In September New Power interviewed Derek Lickorish, chair of the Fuel Poverty Advisory Group. He said:
“If we are not careful we are seduced into the notion that this is all about the energy companies. That is very dangerous and suits the government. But who sets the framework? The government.
“Energy companies’ other failure is not pressing government about the strategic issues that are facing the industry. If we don’t get capacity built, and soon, constraints will really drive volatility. The fact that they have been unable to get government to resolve things like the capacity market and contracts for differences – this is serious.
“We have got ourselves in a very tight spot the consequences of which are difficult to predict. But with even a modicum of economic understanding one knows that faced with a shortage of anything the price will go up.

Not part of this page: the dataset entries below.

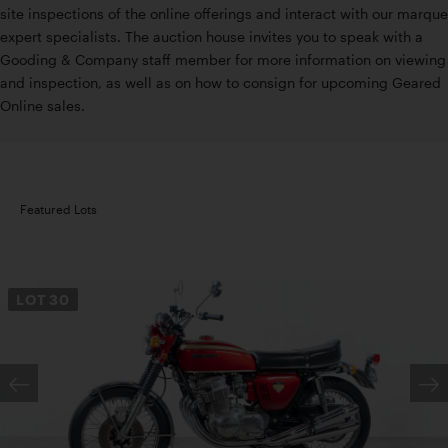
site inspections of the online offerings and interact with our marque
expert specialists. The auction house invites you to speak with a
Gooding & Company staff member for more information on viewing
and inspection, as well as on how to consign for upcoming Geared
Online sales.
Featured Lots
LOT
30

We will be faced with that unless we are going to not shut down plant at due time – and although on the one hand you can see the rationale for that, on the other it makes a mockery of regulation. It creates a clear case of regulatory uncertainty.”
… “When we give subsidy off bills it is effectively legitimising the waste of energy. It’s a sticking plaster and it does nothing about the long term issue.
“I believe the sacred cow of the winter fuel payment needs a serious look. It’s £2.1 billion. There is no doubt that when it was originally conceived it was perceived as a pensions supplement rather than a fuel subsidy, so we mustn’t lose sight of that. But equally there are an awful lot of people getting it who don’t need it.
“I would like to see this benefit redistributed by being properly ring-fenced and invested in the type of measures we are talking about. If you were to couple that with even 10% of oil and gas revenues that would have a great impact.”